* [READING PASSAGE]:
────────────────────────────────────────

Out Of This World

Looking back, the moment I liked M. Night Shyamalan most was the moment he liked me least, and that was the moment when he said he'll never understand why people occasionally think he's cocky and I said, Well, you are cocky--maybe that's why. This exchange took place in the back seat of a black SUV as Shyamalan's driver, Franny, ferried us out to the Philadelphia suburbs so I could see where the 31-year-old writer-director went to high school. Shyamalan wanted to know what he'd said that sounded cocky. "See, we have to clear this up," he said. "I can't believe you think that. Cocky? Give me an example." I was regretting that I'd opened my mouth. I told him I'd have to think about it. "Oh, now you've got to think about it. You had the statement right there in your hand with nothing to back it up!" The SUV pulled into the Episcopal Academy, in Merion. Shyamalan and I ducked into an administrative building, and a woman named Meg Hollinger whisked down the stairs. She told me that Shyamalan was a wonderful role model for the students, that he came to speak with them and that what struck her most about him was his humility. Shyamalan grinned, shot me a look and said, "See!" When we headed back out the door to tour the campus, he put his hand on my shoulder, a gesture, I later discovered, he inherited from his father. "I'm sorry," he said, pleasantly. "You weren't finished with your belligerent accusations."

Relax, Night, I'm about to say that you're a filmmaker who matters. At 28, Shyamalan--whose last name is pronounced Sha-ma-lon--wrote and directed "The Sixth Sense," which starred Bruce Willis as a psychologist and Haley Joel Osment as a trembling boy besieged by ghosts. That movie, of course, had a spectacular twist ending, and grossed nearly $700 million worldwide. More than that, though, "The Sixth Sense" proved that even in summertime moviegoers did not need to be pummeled or condescended to. As Mel Gibson puts it, "That one he did about the dead people--that was a phenomenally crafted movie. Night's uncompromising in the way he tells a story. He doesn't spoon-feed, and he doesn't pander to anyone." Shyamalan's follow-up, the somber "Unbreakable," misfired at the box office. But his latest offering, "Signs" with Gibson, is a welcome return to form.

Shyamalan is every bit the movie buff that the '70s auteurs were. His idols are unapologetically pop, though: not Fellini, Bergman and Kurosawa, but Hitchcock, Lucas and Spielberg. The scares in "Signs" call Hitchcock to mind, but Shyamalan is more akin to the young Spielberg in his careful rippling of the heartstrings, his deft touch with child actors, his fascination with the middle-class American family and his desperate desire to keep pleasing the same demographic over and over: people between the ages of 10 and 100.

────────────────────────────────────────

* [RECORDED DATA]:
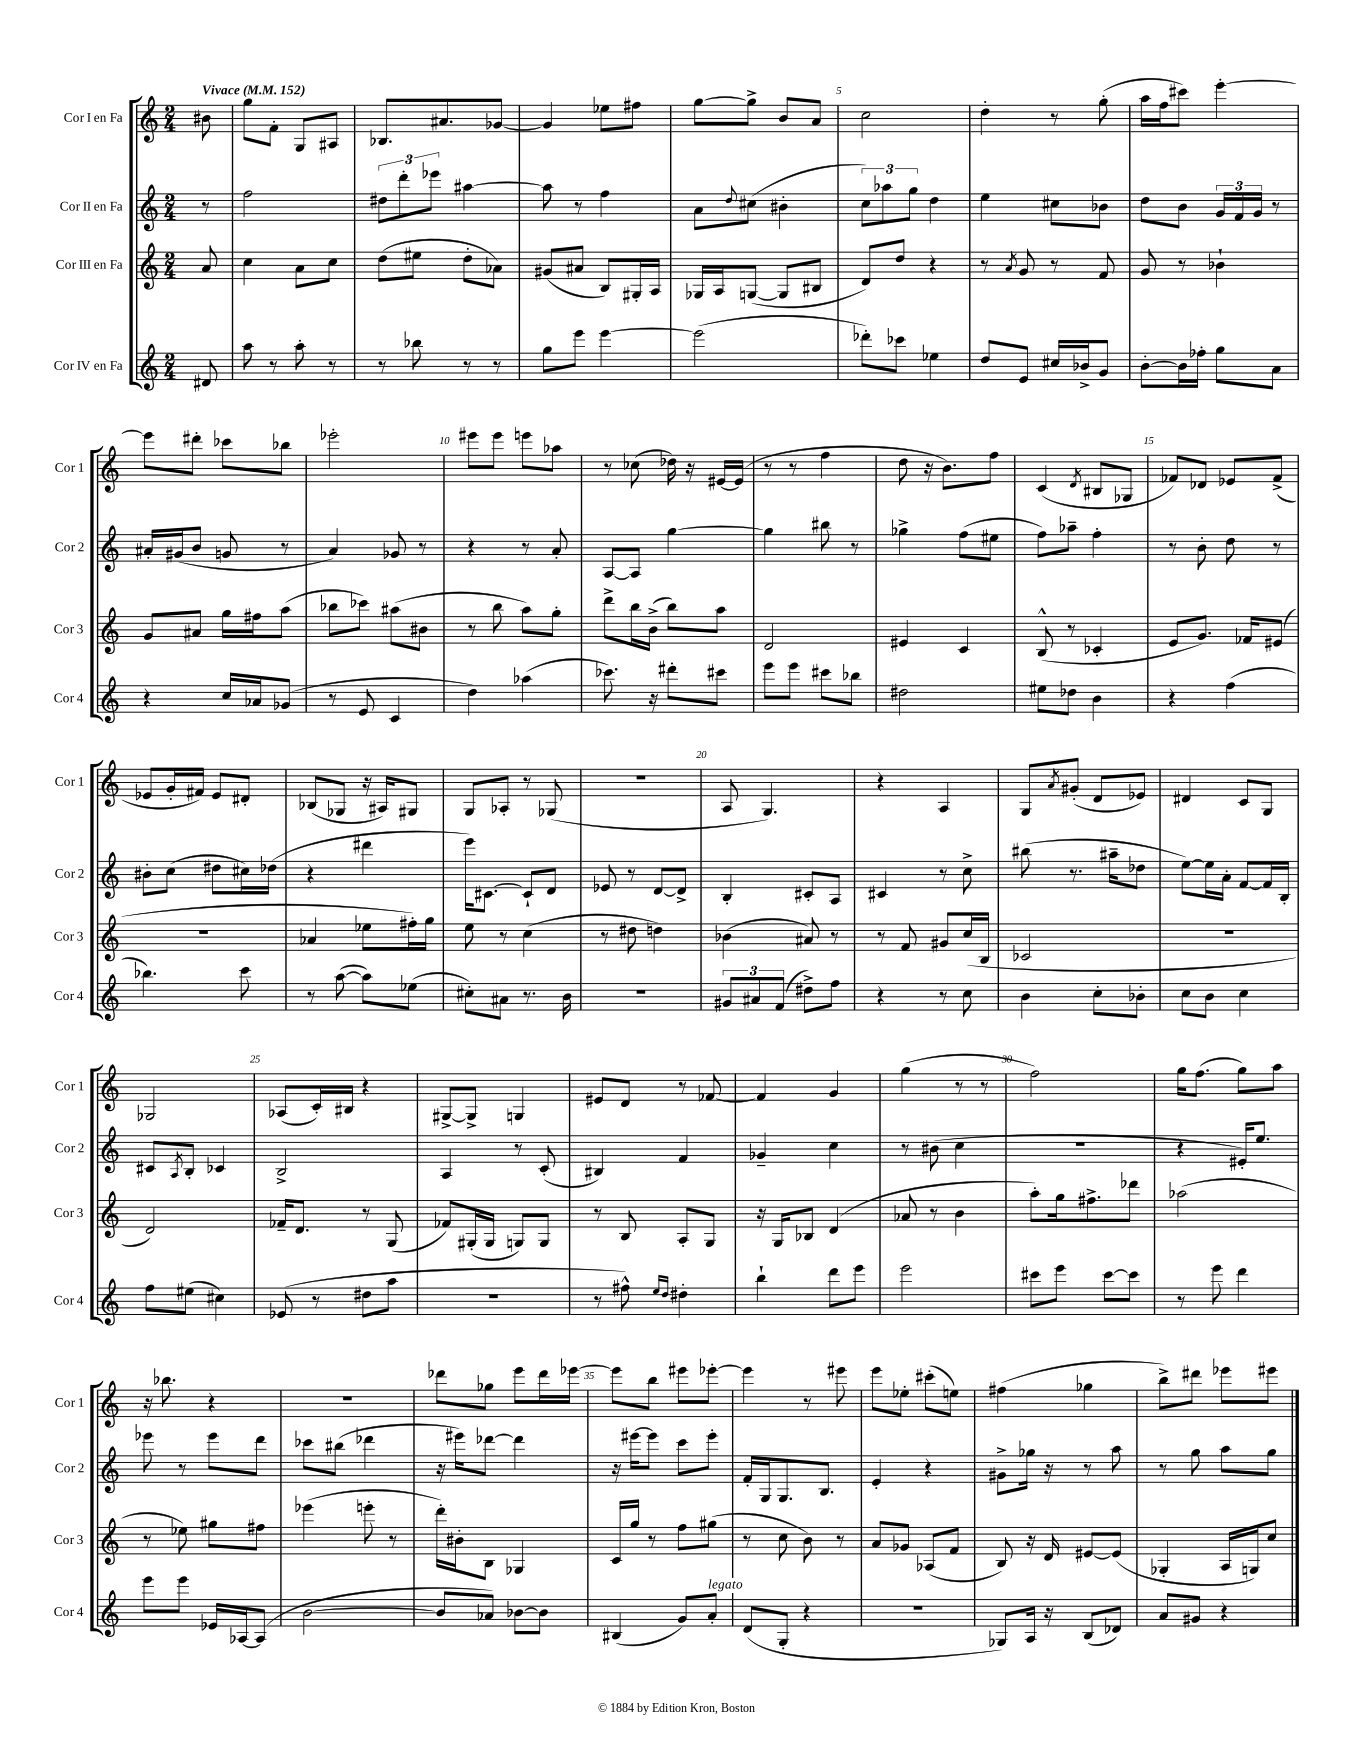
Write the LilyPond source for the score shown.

<<
\new StaffGroup <<
\new Staff = "s0" \with { instrumentName = "Cor I en Fa" shortInstrumentName = "Cor 1" } {
    \clef treble \key c \major \numericTimeSignature \time 2/4 \partial 8 \tempo "Vivace" 4 = 152
    bis'8 |
    g''8 f'8-. g8 ais8 |
    bes8. ais'8. ges'8~ |
    ges'4 ees''8 fis''8 |
    g''8~ g''8-> b'8 a'8 |
    c''2 |
    d''4-. r8 g''8-.( |
    a''16 f''16 cis'''8) e'''4~-. |
    e'''8 dis'''8-. ces'''8 bes''8 |
    ees'''2-. |
    eis'''8 eis'''8 e'''8 aes''8 |
    r8 ces''8( des''16) r16 eis'16~ eis'16( |
    r8 r8 f''4 |
    d''8 r16 b'8.) f''8 |
    c'4( \acciaccatura { d'8 } bis8 ges8 |
    fes'8) des'8 ees'8 fes'8->( |
    ees'8 g'16-. fis'16) ees'8 dis'8-. |
    bes8( ges8 r16 ais16) gis8 |
    g8 aes8-. r8 ges8( |
    r2 |
    a8 g4.) |
    r4 a4 |
    g8 \acciaccatura { a'8 } gis'8-.( d'8 ees'8) |
    dis'4 c'8 g8 |
    ges2 |
    aes8( c'16-.) bis16 r4 |
    gis8~-> gis8-> g4 |
    eis'8 d'8 r8 fes'8~ |
    fes'4 g'4 |
    g''4( r8 r8 |
    f''2) |
    g''16 f''8.( g''8) a''8 |
    r16 bes''8. r4 |
    r2 |
    des'''8 ges''8 e'''8 des'''16 ees'''16~ |
    ees'''8 b''8 eis'''8 ees'''8~-. |
    ees'''4 r8 eis'''8 |
    e'''8 ees''8-. cis'''8-.( e''8) |
    fis''4( ges''4 |
    b''8->) dis'''8 ees'''8 eis'''8 \bar "|." |
}
\new Staff = "s1" \with { instrumentName = "Cor II en Fa" shortInstrumentName = "Cor 2" } {
    \clef treble \key c \major \numericTimeSignature \time 2/4 \partial 8
    r8 |
    f''2 |
    \tuplet 3/2 { dis''8 d'''8-. ees'''8 } ais''4~ |
    ais''8 r8 f''4 |
    a'8 \appoggiatura { d''8 } cis''8( bis'4-. |
    \tuplet 3/2 { c''8) aes''8 g''8 } d''4 |
    e''4 cis''8 bes'8 |
    d''8 b'8 \tuplet 3/2 { g'16 f'16 g'16 } r8 |
    ais'16-. gis'16( b'8 g'8 r8 |
    a'4) ges'8 r8 |
    r4 r8 a'8-. |
    a8~ a8 g''4~ |
    g''4 bis''8 r8 |
    ges''4-> f''8( eis''8 |
    f''8) aes''8-- f''4-. |
    r8 b'8-. d''8 r8 |
    bis'8-. c''8( dis''8 cis''16) des''16( |
    r4 dis'''4 |
    e'''16) cis'8.~ cis'8-! d'8 |
    ees'8 r8 d'8~ d'8-> |
    b4-. cis'8-. a8 |
    cis'4 r8 c''8-> |
    bis''8( r8. ais''16-- des''8 |
    e''8~) e''16 a'16-. f'8~ f'16 b16-. |
    cis'8 \acciaccatura { a8 } b8-. ces'4 |
    b2-> |
    a4 r8 c'8-.( |
    bis4) f'4 |
    ges'4-- c''4 |
    r8 bis'8( c''4 |
    r2 |
    r4 eis'16-.) e''8. |
    ees'''8 r8 ees'''8 d'''8 |
    ces'''8 bis''8( des'''4 |
    r16 eis'''16) des'''8~ des'''4 |
    r16 eis'''16~ eis'''8 c'''8 eis'''8-. |
    f'16-. g16 g8. b8. |
    e'4-. r4 |
    gis'8-> ges''16 r16 r8 a''8 |
    r8 g''8 a''8 g''8 \bar "|." |
}
\new Staff = "s2" \with { instrumentName = "Cor III en Fa" shortInstrumentName = "Cor 3" } {
    \clef treble \key c \major \numericTimeSignature \time 2/4 \partial 8
    a'8 |
    c''4 a'8 c''8 |
    d''8( eis''8 d''8-. aes'8) |
    gis'8( ais'8 b8) gis16-. a16 |
    ges16 a16 g8~( g8 bis8 |
    d'8) d''8 r4 |
    r8 \acciaccatura { a'8 } g'8 r8 f'8 |
    g'8 r8 bes'4-! |
    g'8 ais'8 g''16 fis''16 a''8( |
    bes''8 ces'''8) ais''8( bis'8 |
    r8 b''8 a''8) g''8-. |
    d'''8-> b''16 b'16->( b''8) a''8 |
    d'2 |
    eis'4 c'4 |
    b8-^( r8 ces'4-. |
    e'8 g'8.) fes'16 eis'8( |
    r2 |
    aes'4 ees''8 fis''16-.) g''16 |
    e''8 r8 c''4( |
    r8 dis''8 d''4) |
    bes'4( ais'8) r8 |
    r8 f'8 gis'8 c''16( b16 |
    ces'2 |
    R2 |
    d'2) |
    fes'16-- d'8. r8 g8( |
    fes'8) gis16-.( gis16 g8) g8 |
    r8 b8 a8-. g8 |
    r16 g16 bes8 d'4( |
    aes'8 r8 b'4 |
    a''8-.) g''16 fis''8.-> des'''8 |
    aes''2( |
    r8 ees''8) gis''8 fis''8 |
    ees'''4( e'''8-. r8 |
    d'''16-.) bis'16-. b8 ges4 |
    c'16 g''16 r8 f''8 gis''8( |
    r8 c''8 b'8) r8 |
    a'8 ges'8 aes8( f'8 |
    b8) r16 d'16 eis'8~ eis'8( |
    ges4-. a16 g16) c''8 \bar "|." |
}
\new Staff = "s3" \with { instrumentName = "Cor IV en Fa" shortInstrumentName = "Cor 4" } {
    \clef treble \key c \major \numericTimeSignature \time 2/4 \partial 8
    dis'8 |
    a''8 r8 a''8-. r8 |
    r8 bes''8 r8 r8 |
    g''8 e'''8 e'''4~ |
    e'''2( |
    des'''8-.) ces'''8 ees''4 |
    d''8 e'8 cis''16 bes'16-> g'8 |
    b'8~-. b'16 fes''16-. g''8 a'8 |
    r4 c''16 aes'16 ges'8( |
    r8 e'8 c'4 |
    d''4) aes''4( |
    ces'''8.) r16 dis'''8-. cis'''8 |
    e'''8 e'''8 cis'''8 bes''8 |
    dis''2 |
    eis''8 des''8 b'4 |
    r4 f''4( |
    bes''4.) c'''8 |
    r8 a''8~( a''8) ees''8( |
    cis''8-.) ais'8 r8. b'16 |
    r2 |
    \tuplet 3/2 { gis'8 ais'8 f'8( } dis''8->) f''8 |
    r4 r8 c''8 |
    b'4 c''8-. bes'8-. |
    c''8 b'8 c''4 |
    f''8 eis''8( cis''4) |
    ees'8( r8 dis''8 a''8 |
    R2 |
    r8 fis''8-^) \grace { e''16 d''16 } dis''4-. |
    b''4-! d'''8 e'''8 |
    e'''2 |
    cis'''8 e'''8 cis'''8~ cis'''8 |
    r8 e'''8 d'''4 |
    e'''8 e'''8 ees'16 aes16~ aes8( |
    b'2~ |
    b'8 aes'8) bes'8~ bes'8 |
    bis4( g'8) a'8-.^\markup { \italic "legato" } |
    d'8( g8-. r4 |
    r2 |
    ges8) a16 r16 b8( des'8) |
    a'8 gis'8 r4 \bar "|." |
}
>>
>>
\layout { \context { \Score \override BarNumber.break-visibility = ##(#f #t #t) barNumberVisibility = #(every-nth-bar-number-visible 5) } }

────────────────────────────────────────

* [EXERCISE 1]:
Can you copy out the stretch of the M. Night Shyamalan profile from "Relax, Night, I'm" through "return to form.", word for word?
* [EXERCISE 2]:
Which films does the M. Night Shyamalan profile name by title?
* [EXERCISE 3]:
Could you carry the M. Night Shyamalan profile forward from its final sentence?

* [EXPECTED ANSWER 1]:
Relax, Night, I'm about to say that you're a filmmaker who matters. At 28, Shyamalan--whose last name is pronounced Sha-ma-lon--wrote and directed "The Sixth Sense," which starred Bruce Willis as a psychologist and Haley Joel Osment as a trembling boy besieged by ghosts. That movie, of course, had a spectacular twist ending, and grossed nearly $700 million worldwide. More than that, though, "The Sixth Sense" proved that even in summertime moviegoers did not need to be pummeled or condescended to. As Mel Gibson puts it, "That one he did about the dead people--that was a phenomenally crafted movie. Night's uncompromising in the way he tells a story. He doesn't spoon-feed, and he doesn't pander to anyone." Shyamalan's follow-up, the somber "Unbreakable," misfired at the box office. But his latest offering, "Signs" with Gibson, is a welcome return to form.

* [EXPECTED ANSWER 2]:
"The Sixth Sense"
"Unbreakable"
"Signs"

* [EXPECTED ANSWER 3]:
Shyamalan is already Hollywood's highest-paid screenwriter. Disney gave him $5 million to write "Signs" and $7.5 million to direct. Now he's attempting to turn his name into a brand, like Spielberg, so that on opening weekend audiences will converge to see not a Mel Gibson or a Bruce Willis movie, per se, but an M. Night Shyamalan movie with Gibson or Willis in it. Says Marc H. Glick, the director's lawyer and earliest supporter, "Where we're headed is, 'Shyamalan' will open the film."

Cocky is, in fairness, too lazy a label to stick on someone who's widely liked, introspective and hellbent on self-improvement. "It's funny," says the director. "We were on the set of 'Signs' once--we were deep in the shooting--and we did something, and I went, 'No, no, no, I was wrong.' And Mel hugs me and goes, 'You said you were wrong! I can't believe it!' And I'm like, 'What are you talking about? I'm always wrong!' I can't be unclear about how I want to make movies. But that doesn't mean I'm right. It just means I'm clear." Point taken. But Shyamalan is nothing if not unabashed. He is Hollywood's next great entertainer. And I'm thinking he knows it.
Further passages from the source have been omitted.